Sasha Zhernakova wins Publication Prize 2015
8 June 2016 – Sasha Zhernakova won TiFN’s Publication Prize 2015 at the Annual Conference. Her three minutes pitch recieved the most votes from the audience. Ten publications from all research themes were nominated. Zhernakova’s publication (abstract here) presents the finding of a large-scale TiFN-study into the effect of food and medicine on the bacterial diversity in the human gut, which is published in the prestigious research journal Science.
Everything you eat or drink affects your intestinal bacteria, and is likely to have an impact on your health. In this study researchers collected stool samples from more than 1100 people taking part in the LifeLines programme, which is monitoring the health of 165,000 residents of the Northern Netherlands. The samples were used to analyse the DNA of the bacteria and other organisms that live in the gut. In addition to stools, the study collected information on the participants’ diet, medicine-use and health.
This study is unique in that it focussed on a group of normal people whereas previous research was frequently focussed on patients with a specific illness. Further, the study covered an exceptionally large group of people and studied their gut DNA in detail. “Normally researchers only investigate one particular region of DNA in which different groups of bacteria can be distinguished,” Wijmenga explains. “We have mapped all the bacterial DNA to gain much more detailed information about bacteria types.”
This DNA analysis made it possible to examine which factors impact the diversity of the microbiome (the intestinal bacterial community unique to each of us). And that appears to be many. Wijmenga says, “You see, for example, the effect of diet in the gut.” People who regularly consume yogurt or buttermilk have a greater diversity of gut bacteria.

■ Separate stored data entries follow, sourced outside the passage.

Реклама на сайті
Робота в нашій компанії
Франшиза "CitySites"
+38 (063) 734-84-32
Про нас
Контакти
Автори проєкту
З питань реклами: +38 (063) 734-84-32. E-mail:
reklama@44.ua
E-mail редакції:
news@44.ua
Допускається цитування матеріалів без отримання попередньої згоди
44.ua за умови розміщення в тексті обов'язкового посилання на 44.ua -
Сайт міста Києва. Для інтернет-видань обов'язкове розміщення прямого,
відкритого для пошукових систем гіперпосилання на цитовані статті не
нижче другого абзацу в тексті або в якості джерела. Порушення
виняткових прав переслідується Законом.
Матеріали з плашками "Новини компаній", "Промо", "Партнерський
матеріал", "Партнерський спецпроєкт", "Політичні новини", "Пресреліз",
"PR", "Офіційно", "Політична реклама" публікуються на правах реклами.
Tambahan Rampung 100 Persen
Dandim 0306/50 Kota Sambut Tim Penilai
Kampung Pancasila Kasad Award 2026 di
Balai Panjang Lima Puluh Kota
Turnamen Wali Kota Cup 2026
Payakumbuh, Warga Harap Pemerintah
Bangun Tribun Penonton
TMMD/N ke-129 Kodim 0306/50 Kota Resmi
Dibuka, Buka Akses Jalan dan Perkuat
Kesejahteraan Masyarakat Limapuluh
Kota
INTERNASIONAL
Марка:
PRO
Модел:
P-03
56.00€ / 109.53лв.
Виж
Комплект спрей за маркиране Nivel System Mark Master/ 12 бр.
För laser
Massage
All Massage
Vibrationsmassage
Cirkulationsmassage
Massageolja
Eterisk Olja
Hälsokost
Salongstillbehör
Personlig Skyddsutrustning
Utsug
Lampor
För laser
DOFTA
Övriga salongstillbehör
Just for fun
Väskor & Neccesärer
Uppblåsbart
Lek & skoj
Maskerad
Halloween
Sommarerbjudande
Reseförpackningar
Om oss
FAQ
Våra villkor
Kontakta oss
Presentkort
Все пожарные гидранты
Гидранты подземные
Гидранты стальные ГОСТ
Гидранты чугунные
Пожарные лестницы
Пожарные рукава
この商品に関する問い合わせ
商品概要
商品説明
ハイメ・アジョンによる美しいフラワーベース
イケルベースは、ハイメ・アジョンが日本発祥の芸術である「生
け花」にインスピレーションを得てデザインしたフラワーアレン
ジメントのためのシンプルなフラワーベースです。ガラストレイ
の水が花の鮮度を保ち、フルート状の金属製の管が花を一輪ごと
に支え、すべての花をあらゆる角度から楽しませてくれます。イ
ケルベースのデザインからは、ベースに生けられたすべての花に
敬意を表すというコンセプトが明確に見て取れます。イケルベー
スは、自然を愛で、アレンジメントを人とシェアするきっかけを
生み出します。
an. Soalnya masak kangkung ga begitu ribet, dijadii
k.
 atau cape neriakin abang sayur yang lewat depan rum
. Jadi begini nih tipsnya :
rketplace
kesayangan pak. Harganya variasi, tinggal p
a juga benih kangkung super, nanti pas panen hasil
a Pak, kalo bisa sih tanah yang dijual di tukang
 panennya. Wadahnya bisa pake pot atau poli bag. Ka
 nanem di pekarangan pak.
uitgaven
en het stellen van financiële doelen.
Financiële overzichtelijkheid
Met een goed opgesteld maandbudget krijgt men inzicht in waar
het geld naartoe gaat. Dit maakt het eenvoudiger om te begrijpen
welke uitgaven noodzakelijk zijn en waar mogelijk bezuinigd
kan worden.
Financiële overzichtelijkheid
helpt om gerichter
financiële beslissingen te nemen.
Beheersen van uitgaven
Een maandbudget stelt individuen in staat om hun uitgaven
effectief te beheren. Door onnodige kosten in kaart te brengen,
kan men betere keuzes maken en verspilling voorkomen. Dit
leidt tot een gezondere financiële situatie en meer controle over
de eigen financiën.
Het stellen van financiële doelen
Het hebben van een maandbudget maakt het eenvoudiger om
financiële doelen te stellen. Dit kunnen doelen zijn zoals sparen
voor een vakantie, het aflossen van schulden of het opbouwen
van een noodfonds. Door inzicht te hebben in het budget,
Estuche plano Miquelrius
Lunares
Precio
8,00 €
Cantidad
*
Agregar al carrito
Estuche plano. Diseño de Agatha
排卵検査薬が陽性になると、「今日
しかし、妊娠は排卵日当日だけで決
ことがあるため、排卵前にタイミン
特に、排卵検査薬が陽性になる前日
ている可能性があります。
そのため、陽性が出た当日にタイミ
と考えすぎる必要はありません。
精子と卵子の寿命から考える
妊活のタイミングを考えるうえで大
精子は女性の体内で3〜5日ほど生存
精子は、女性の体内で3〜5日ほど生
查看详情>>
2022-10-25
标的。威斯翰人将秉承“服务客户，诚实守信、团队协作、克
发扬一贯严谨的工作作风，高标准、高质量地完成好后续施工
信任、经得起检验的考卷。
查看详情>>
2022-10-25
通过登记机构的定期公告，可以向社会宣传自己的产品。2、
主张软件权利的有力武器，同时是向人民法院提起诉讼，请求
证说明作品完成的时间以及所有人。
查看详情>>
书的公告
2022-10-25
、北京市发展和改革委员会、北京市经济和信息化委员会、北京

Coffee and wine can increase the diversity as well, while whole milk or a high-calorie diet can decrease it.
“In total we found 60 dietary factors that influence the diversity. What these mean exactly is still hard to say,” explains Zhernakova. “But there is a good correlation between diversity and health: greater diversity is better.”
Beyond diet, at least 19 different kinds of medicine – some of which are widely used –have an impact on microbiome diversity. An earlier study by Groningen researchers has shown that antacids decrease this diversity, while antibiotics and the diabetes drug metformin also have an effect. These are important findings Wijmenga stresses, “Disease often occurs as the result of many factors. Most of these factors, like your genes or your age, are not things you can change. But you can change the diversity of your microbiome through adapting your diet or medication. When we understand how this works, it will open up new possibilities.”